Infidelity and the Fear of Being A Single Parent

Although I want to leave my husband because of his cheating, I am really, really dreading being a single parent. The thought of raising two kids on my own is overwhelming.

You see, I am not one of these “good moms.” I have to give it up to all of those stay-at-home moms who take care of their kid’s day in and day out. I don’t have that skill set. I didn’t realize how hard being a parent can be before I had my first child. The work never ends. It tests you in every way. And for me in particular, I am always feeling like a bad mom. I work during the day, come home, cook, take a bath, spend some time with my kids, and then go to bed.
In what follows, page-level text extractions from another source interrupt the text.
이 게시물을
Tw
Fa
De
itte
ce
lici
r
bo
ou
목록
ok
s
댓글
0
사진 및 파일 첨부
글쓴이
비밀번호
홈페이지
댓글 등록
I don’t have much time to do anything else.

I have about two or three hours with my kids before bedtime and it is always a struggle. My three-year-old will just not go to sleep without a fight. After everything I’ve been through with the affair, I don’t want to fight anymore! But no matter what I do, I can’t get control of her. She raises her voice and wants things her way. I try spanking, time out, yelling, and nothing seems to work. I know I need to be more consistent with my approach to her, but it is hard. And on top of it all, I feel guilty for getting irritated at her because I’ve only spent a few hours with her all day. And don’t even get me started on my eight-month-old!

To all those moms (especially single moms) who have their kid disciplined and listening to them when they’re toddlers, CHEERS TO YOU! PLEASE GIVE ME ADVICE!
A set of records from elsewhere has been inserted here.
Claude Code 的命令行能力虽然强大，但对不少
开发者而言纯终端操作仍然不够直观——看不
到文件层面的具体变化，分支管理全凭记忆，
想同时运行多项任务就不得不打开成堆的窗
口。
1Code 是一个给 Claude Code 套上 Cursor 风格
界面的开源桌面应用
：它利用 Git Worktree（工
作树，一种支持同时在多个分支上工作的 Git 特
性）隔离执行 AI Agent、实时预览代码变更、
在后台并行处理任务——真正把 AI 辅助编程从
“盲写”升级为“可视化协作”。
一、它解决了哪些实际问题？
As you can see, I’m not the most confident mom. My family doesn’t live close, so it’s not like I can drop the kids off at Grandma’s when I need a break. So the thought of doing double duty as a parent is terrifying! I have got to get confident that I can watch them alone before I leave.

On the plus side, my cheating husband is very active with the kids and helpful when dealing with them. To be honest, I think he secretly knows that he has to help or I will go off the deep end, and he doesn’t want that for the kids!

Adultery impacts families in such negative ways.